**Assignment:**
Look below for the line containing "vfov_deg: 47.8"; from there through the line containing "exposure_s: 1/200", both lines included, please set down each line exactly and nothing else.

Entries shown: Begin

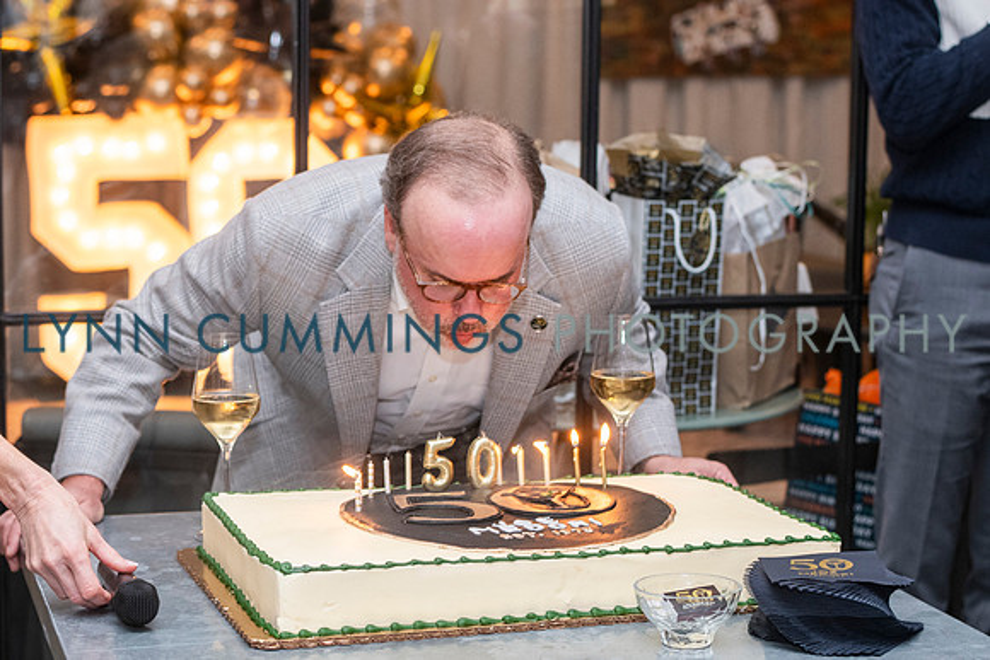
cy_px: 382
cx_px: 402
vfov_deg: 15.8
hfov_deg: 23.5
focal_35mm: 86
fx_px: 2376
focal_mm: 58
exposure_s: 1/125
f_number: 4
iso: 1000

Entries shown: End
Entries shown: Begin

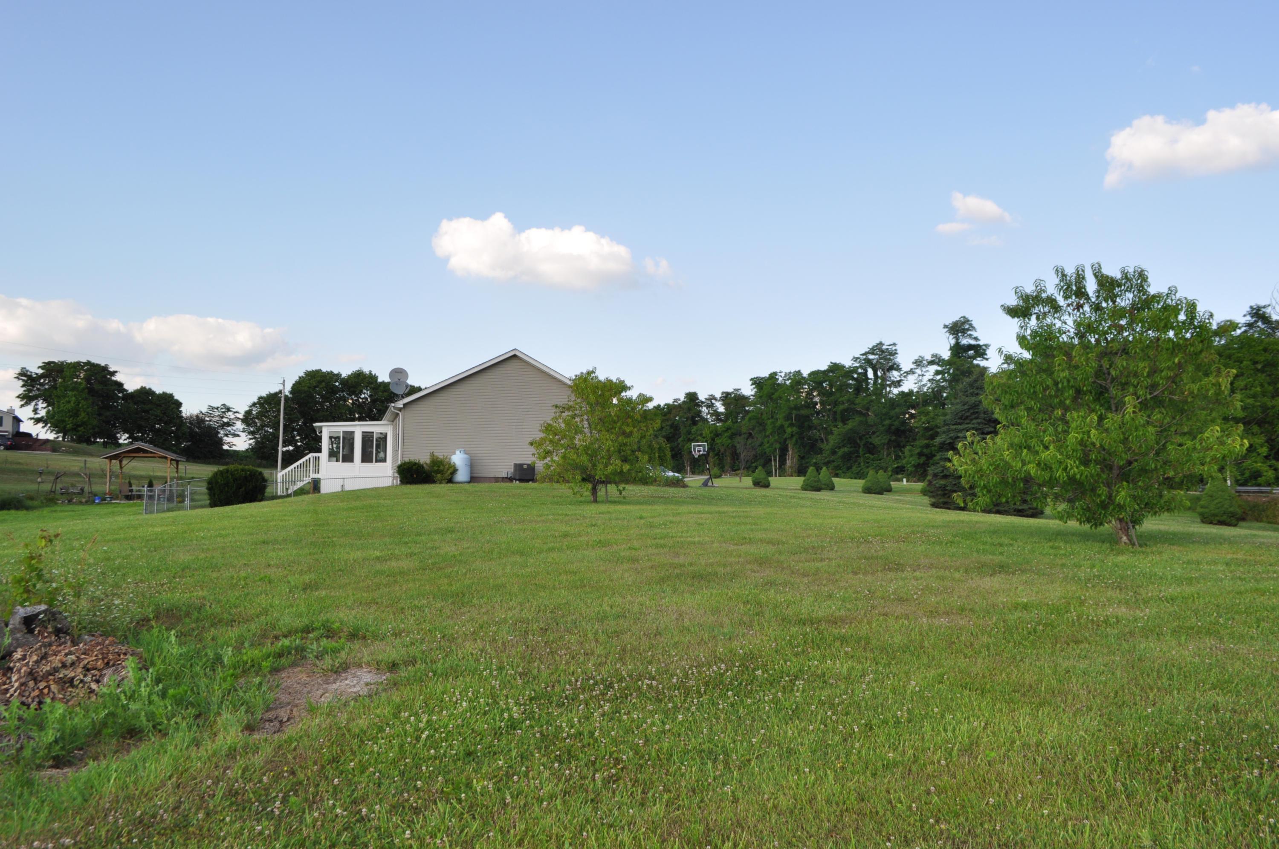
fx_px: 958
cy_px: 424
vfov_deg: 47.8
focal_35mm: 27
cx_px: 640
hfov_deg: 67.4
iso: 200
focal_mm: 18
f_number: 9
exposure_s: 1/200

Entries shown: End

**Exercise result:**
vfov_deg: 47.8
focal_35mm: 27
cx_px: 640
hfov_deg: 67.4
iso: 200
focal_mm: 18
f_number: 9
exposure_s: 1/200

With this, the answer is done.